● **DATA**
○ ○ ○ ○

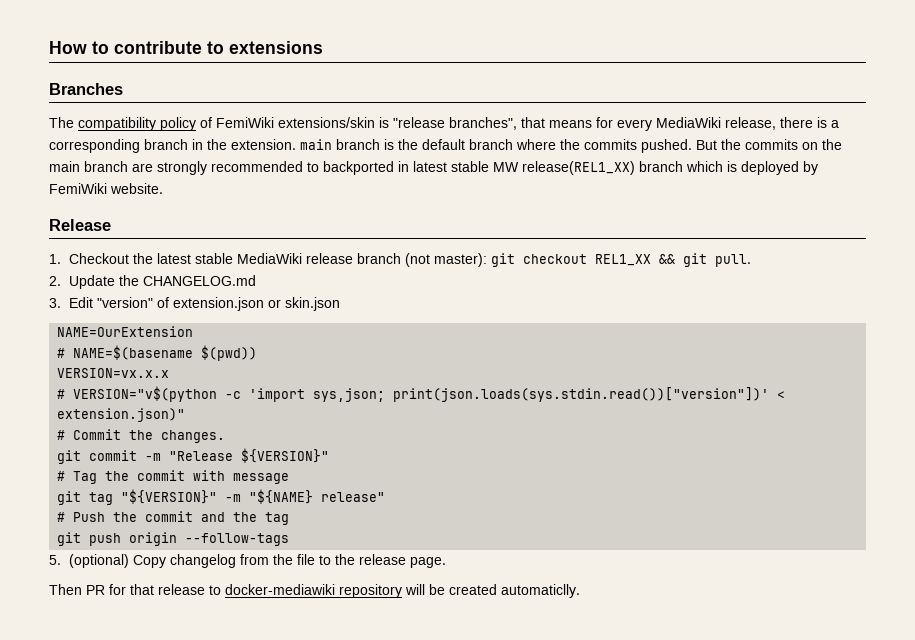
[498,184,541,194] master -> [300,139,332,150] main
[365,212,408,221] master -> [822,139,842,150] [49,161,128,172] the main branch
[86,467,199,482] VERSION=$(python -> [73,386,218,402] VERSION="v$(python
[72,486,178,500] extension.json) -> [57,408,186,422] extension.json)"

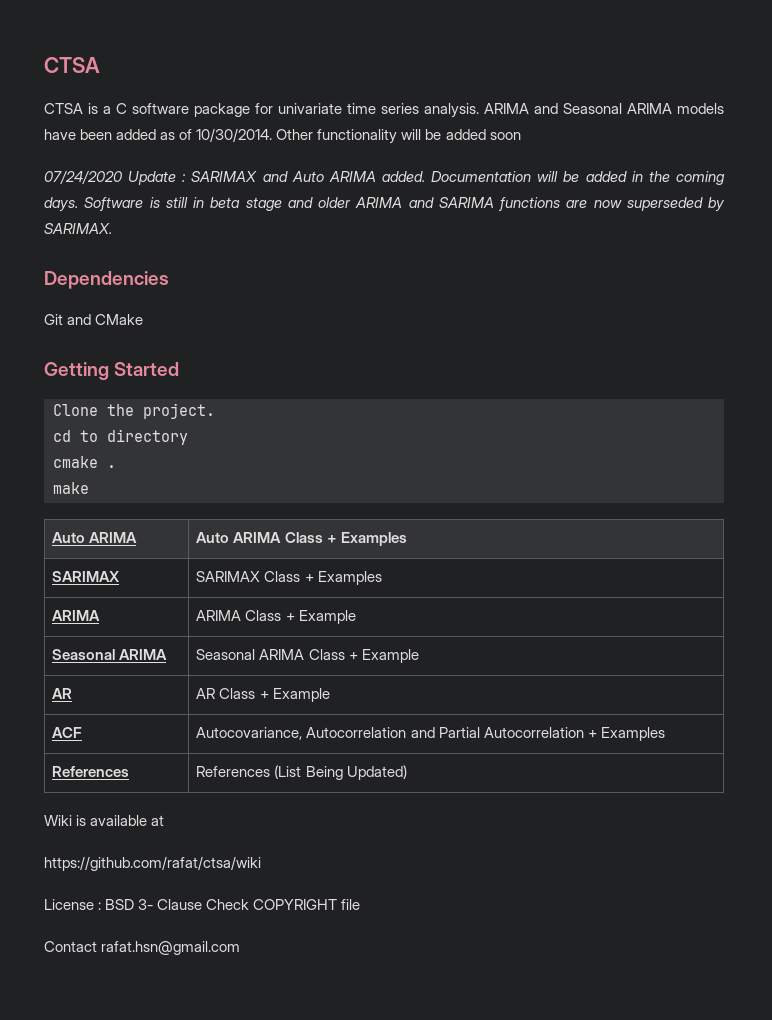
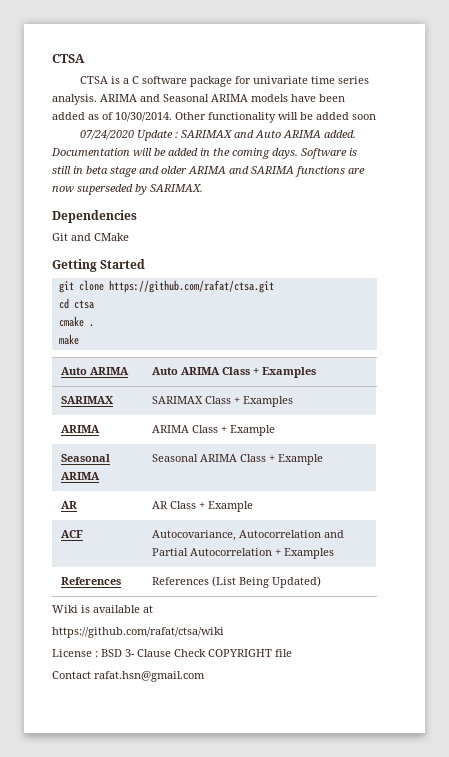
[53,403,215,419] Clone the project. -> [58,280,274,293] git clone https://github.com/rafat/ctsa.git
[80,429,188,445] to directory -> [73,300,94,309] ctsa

○ ○ ○ ○

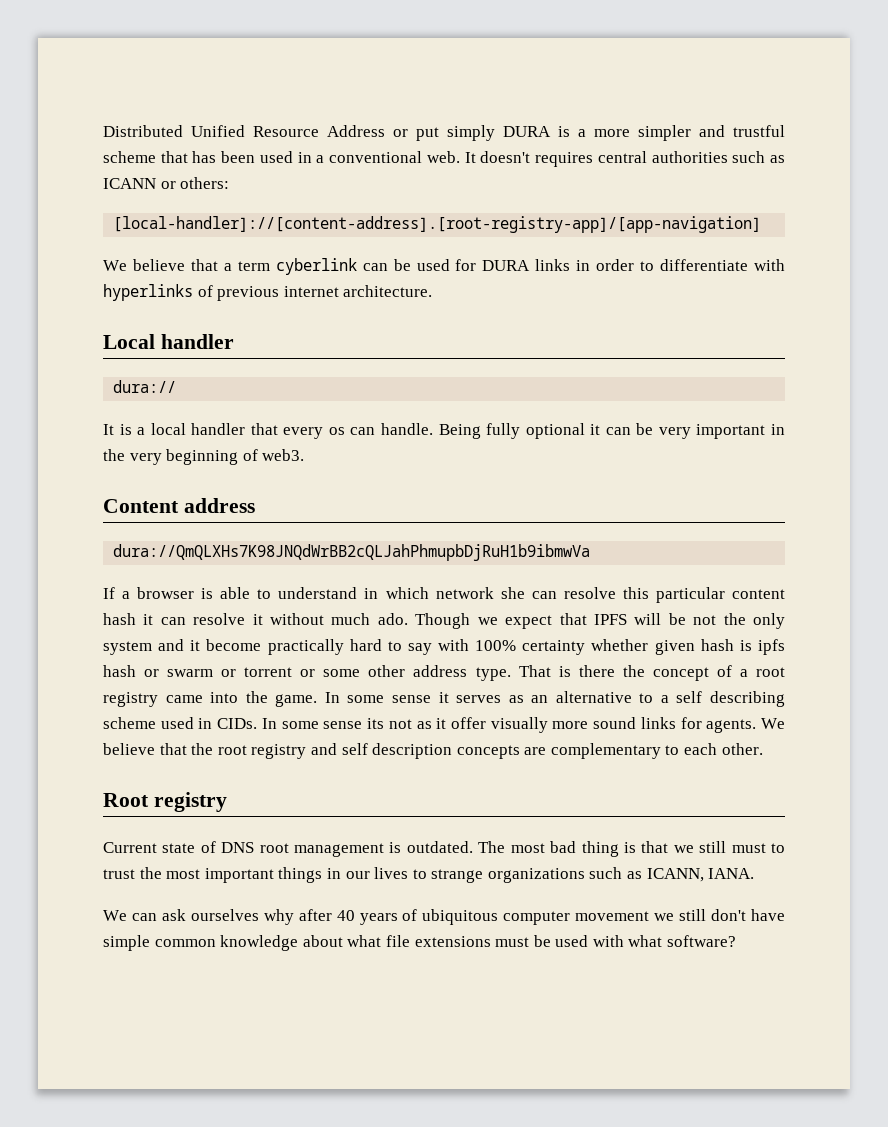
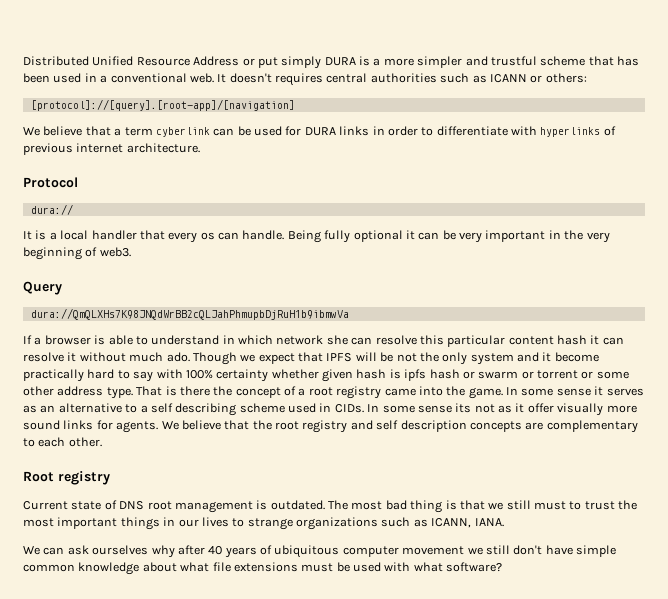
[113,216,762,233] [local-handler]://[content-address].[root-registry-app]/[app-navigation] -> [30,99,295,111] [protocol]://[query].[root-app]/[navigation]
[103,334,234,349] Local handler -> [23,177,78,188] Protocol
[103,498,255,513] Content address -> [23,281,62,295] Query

○ ○ ○ ○

● **TASK PROMPT**
Look above for the line with "[365,212,408,221] master ->"; quote it and every line after it, stopping after the line with "[80,429,188,445] to directory", exactly, with nothing added and without pictures.

● **ANSWER SECTION**
[365,212,408,221] master -> [822,139,842,150] [49,161,128,172] the main branch
[86,467,199,482] VERSION=$(python -> [73,386,218,402] VERSION="v$(python
[72,486,178,500] extension.json) -> [57,408,186,422] extension.json)"

[53,403,215,419] Clone the project. -> [58,280,274,293] git clone https://github.com/rafat/ctsa.git
[80,429,188,445] to directory -> [73,300,94,309] ctsa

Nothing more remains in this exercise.